You are not being mean. Please don't think that.

Nicknacky Tue 21-Oct-14 14:46:28

It goes without saying that you need a serious sit down and sort it out. What's the point in savings if you don't have enough for the day to day things?

Is he worried about possible job loss etc? And wants to squirrel away as much as possible?

wheresthelight Tue 21-Oct-14 14:47:15

wow whois the op came here for support not a vicious attack

op you need to look at exactly what your household outgoings are and then look at what you are both bringing in and work out bills by proportion

I understand how you feel though, I had to give uo work due to the insane cost of decent childcare so I have no money.

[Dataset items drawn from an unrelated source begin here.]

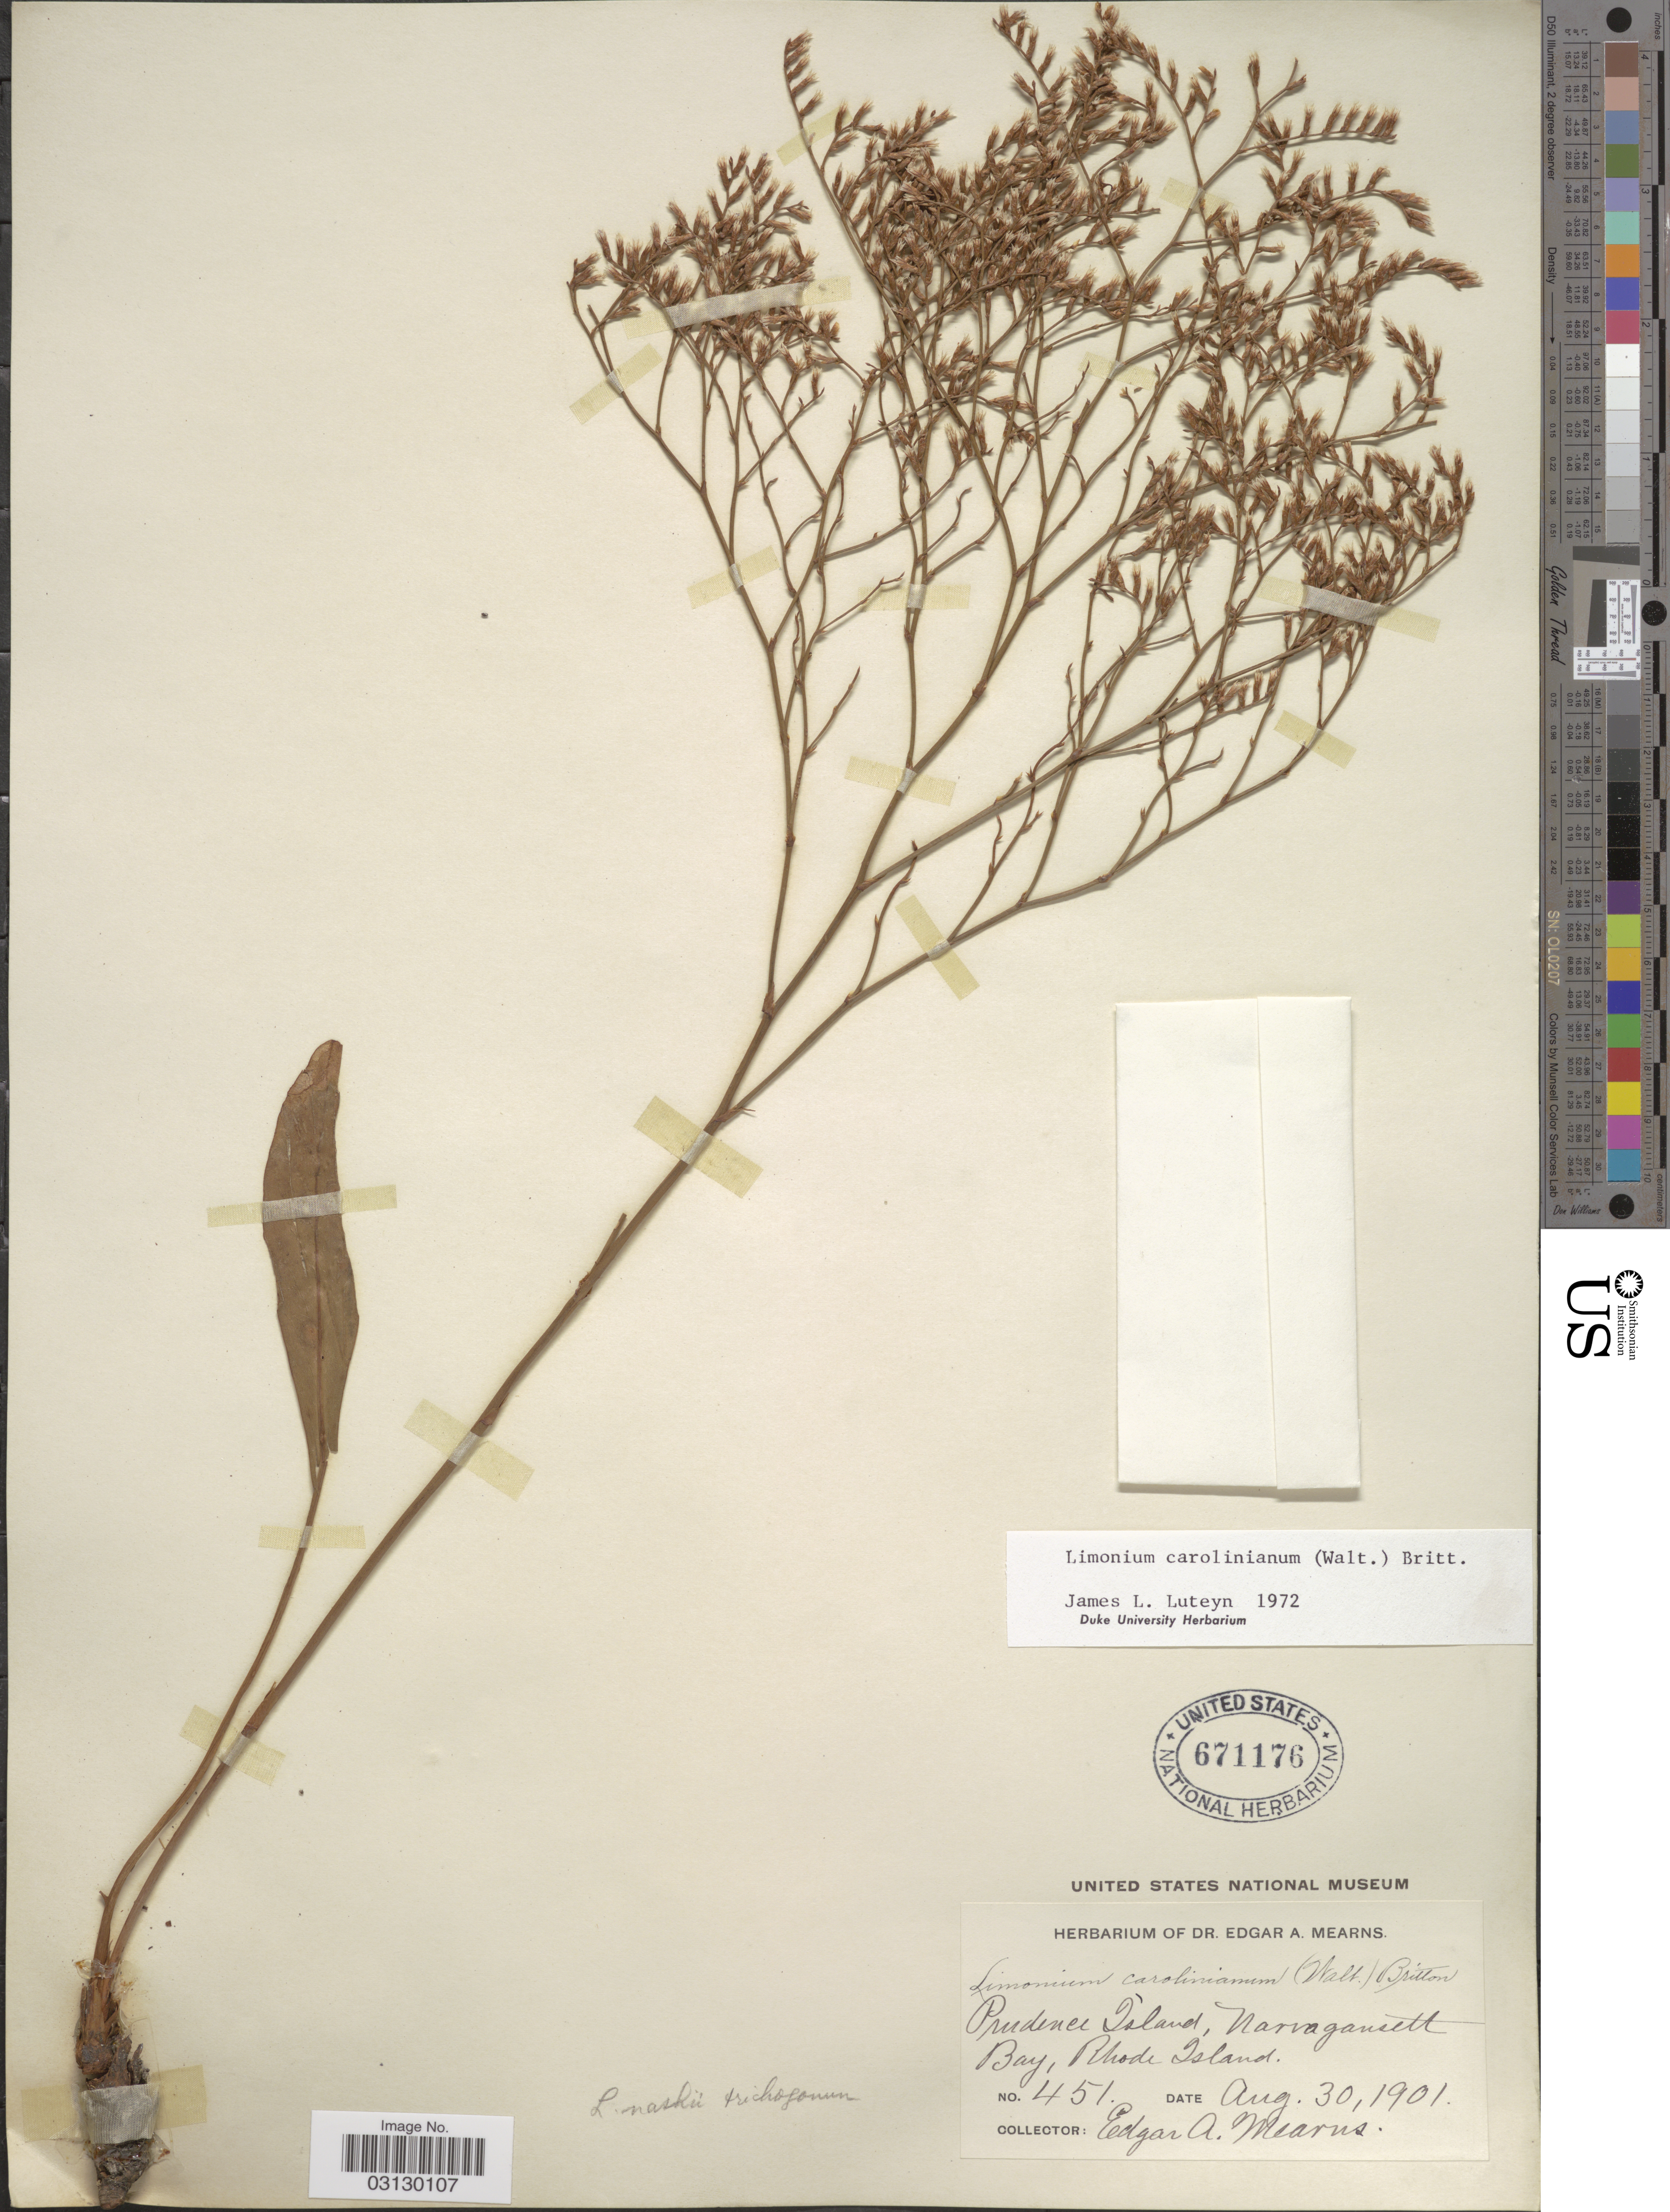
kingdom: Plantae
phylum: Tracheophyta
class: Magnoliopsida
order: Caryophyllales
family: Plumbaginaceae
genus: Limonium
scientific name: Limonium carolinianum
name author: (Walter) Britton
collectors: E. A. Mearns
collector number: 451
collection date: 1901-08-30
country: United States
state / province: Rhode Island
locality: Prudence Island, Narragansett Bay.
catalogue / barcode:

Dp is on an excellent wage thankfully and if I ask he gives me whatever money I need or his switch card but it is really hard not being able to provide for myself or have little treats like a coffee out without thinking about it in advance.

Dp is crap at talking about money but you do need to talk. he wouldn't have the career he has if you hadn't given up working full time to care for your son

hope it goes well

ScarletFever Tue 21-Oct-14 14:47:21

is the finance in his name too? If it is - tell him you're not paying it anymore and get a cheaper car *(which you'll need some moeny back for) if it isnt, see if you can get that lowered either by p/exing down? or something? never had a car on finance, so dont know how that works

are you on MatLeave with his child? do you cook his meals? (DP i mean) do his washing, cleaning? ffs woman, do you want your DS to think this is the way to treat people - shape him up, or ship him out

ScarletFever Tue 21-Oct-14 14:48:58

you can do this - you are worth more than this situation - and it might also be that he doesnt realise there is a problem - have you talked to him about it before?

Summerisle1 Tue 21-Oct-14 14:52:43

Well saving for a deposit is all fine and dandy but not if this leaves you unable to meet basic expenses. So you really need to sit down and work out your joint income and outgoings and then come up with a workable budget. At the moment, it sounds as if you are struggling enormously while he's cheerily disengaging himself from any money management. If you are in a partnership then really, you have to be able to work out a fair share of expenses. Him opting out because he is saving while you are fending off bailiffs is just plain wrong.